Well-regarded American stand-ups have an unfortunate habit of coming to Latitude and bombing: Janeane Garofalo and Jen Kirkman have all struggled with the festival crowd and even the great Emo Philips encountered difficulties. For quite a while it looked as if the veteran godfather of the Boston scene, Barry Crimmins, would be the next addition to the comedians’ graveyard in this corner of some foreign field.
He struggled from the get-go with a couple of lines so dry they barely registered with the crowd as jokes. And he made some peculiar choices, such as setting up the fact he was going to Skype his set across the Atlantic to his unwell fiancé, as if we would care (it seemed like it might be a joke, but it wasn’t, and the technology didn’t work either).
Then there were gags that required knowledge of US history or culture that the audience just didn’t have. A quip about his appearance had the punchline: ‘I should be playing Gabby on the chuck wagon’ to everyone’s bafflement. I’ve googled the phrase and am still not sure what it means.
Crimmins was unfocussed and ill-at-ease, clearing his throat awkwardly in the uncomfortable pauses after each gag. Then the heckles started… and all before the noise began bleeding in from Glass Animals on the main Obelisk Arena stage to distract him further.
But he dug in. ‘I’ve done this for 45 years – I don’t suck,’ he insisted. ‘I didn’t come here to suck.’ Then did a gag about the Battle of Gettysburg that again went unnoticed.
Finally, though, he broke through. And all it took was to call Donald Trump a ‘rancid bag of horse arseholes’.
Warming to his theme, he started to address the big issues that matter to him: misogyny, drone strikes, the victim-blaming of Monica Lewinski , free universal healthcare…. All with heart, intelligence and spirit. Whether much of this counts as comedy is moot, but while there may not have been huge laughs, there was applause break after applause break.

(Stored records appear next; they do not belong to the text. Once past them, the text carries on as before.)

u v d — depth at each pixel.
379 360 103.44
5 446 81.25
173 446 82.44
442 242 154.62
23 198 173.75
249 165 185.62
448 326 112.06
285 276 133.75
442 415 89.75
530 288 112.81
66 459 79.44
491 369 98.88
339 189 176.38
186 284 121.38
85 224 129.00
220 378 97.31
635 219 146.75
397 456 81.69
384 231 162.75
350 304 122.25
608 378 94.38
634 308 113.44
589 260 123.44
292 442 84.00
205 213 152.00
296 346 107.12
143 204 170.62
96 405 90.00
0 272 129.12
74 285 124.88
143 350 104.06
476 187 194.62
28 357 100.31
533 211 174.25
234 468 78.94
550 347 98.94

Glastonbury had Jeremy Corbyn, but here Latitude got its own grey-bearded old socialist rousing the faithful.
Crimmins believes American voted for Trump as it hasn’t come to terms with abuse. The United States, he believes, is full of people who hate themselves, so elected someone who hates them just as vehemently.
Abuse is something he knows about, having been a childhood rape survivor and indefatigable campaigner, shaming AOL into shutting down paedophile chat rooms in the early days of the internet in a David-and-Goliath legal battle, documented in Bobcat Goldthwait’s fascinating Netflix film, Call Me Lucky.
If he wasn’t going to be beaten by a powerful corporation, Crimmins sure as hell wasn’t going to be beaten by a few hundred chilled-out festival-goers, and in the end his message about having the courage of your compassion won through. It might not have been a decisive victory over the audience, and achieved more on principals that jokes, but a narrow win is still a win.